>>>

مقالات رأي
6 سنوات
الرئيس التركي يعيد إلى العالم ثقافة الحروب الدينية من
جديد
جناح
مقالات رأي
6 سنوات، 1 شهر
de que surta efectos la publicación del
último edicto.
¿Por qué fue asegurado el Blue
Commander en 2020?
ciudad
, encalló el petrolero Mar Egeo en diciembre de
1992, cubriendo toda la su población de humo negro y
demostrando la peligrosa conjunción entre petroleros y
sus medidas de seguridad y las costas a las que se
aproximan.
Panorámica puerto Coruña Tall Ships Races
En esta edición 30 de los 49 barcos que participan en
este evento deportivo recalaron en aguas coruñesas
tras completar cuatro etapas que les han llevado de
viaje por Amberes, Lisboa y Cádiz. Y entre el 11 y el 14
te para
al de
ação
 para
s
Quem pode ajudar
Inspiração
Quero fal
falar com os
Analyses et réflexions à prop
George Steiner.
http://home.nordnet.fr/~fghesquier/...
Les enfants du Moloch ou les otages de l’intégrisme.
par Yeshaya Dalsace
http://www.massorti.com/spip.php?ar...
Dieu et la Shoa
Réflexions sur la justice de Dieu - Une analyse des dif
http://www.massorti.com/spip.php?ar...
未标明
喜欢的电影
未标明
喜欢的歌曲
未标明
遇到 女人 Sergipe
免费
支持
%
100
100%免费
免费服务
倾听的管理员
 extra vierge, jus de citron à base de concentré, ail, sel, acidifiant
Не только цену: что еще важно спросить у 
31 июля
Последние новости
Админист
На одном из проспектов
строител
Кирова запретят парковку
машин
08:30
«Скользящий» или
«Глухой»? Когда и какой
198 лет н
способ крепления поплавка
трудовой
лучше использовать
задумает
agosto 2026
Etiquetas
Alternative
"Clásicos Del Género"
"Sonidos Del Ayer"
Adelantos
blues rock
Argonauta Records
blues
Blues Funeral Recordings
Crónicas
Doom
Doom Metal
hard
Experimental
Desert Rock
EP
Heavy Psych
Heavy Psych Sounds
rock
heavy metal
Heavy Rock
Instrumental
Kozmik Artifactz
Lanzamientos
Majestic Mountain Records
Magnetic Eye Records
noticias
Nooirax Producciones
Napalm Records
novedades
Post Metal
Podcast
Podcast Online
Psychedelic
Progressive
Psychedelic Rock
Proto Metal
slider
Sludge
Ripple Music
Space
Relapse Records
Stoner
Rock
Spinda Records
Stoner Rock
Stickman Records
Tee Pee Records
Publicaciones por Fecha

<<<

* [WORK INSTRUCTION]: Reproduce the data verbatim, from its first line through the line containing "Panorámica puerto Coruña Tall Ships Races".

* [ANSWER FOR THE TASK]:
مقالات رأي
6 سنوات
الرئيس التركي يعيد إلى العالم ثقافة الحروب الدينية من
جديد
جناح
مقالات رأي
6 سنوات، 1 شهر
de que surta efectos la publicación del
último edicto.
¿Por qué fue asegurado el Blue
Commander en 2020?
ciudad
, encalló el petrolero Mar Egeo en diciembre de
1992, cubriendo toda la su población de humo negro y
demostrando la peligrosa conjunción entre petroleros y
sus medidas de seguridad y las costas a las que se
aproximan.
Panorámica puerto Coruña Tall Ships Races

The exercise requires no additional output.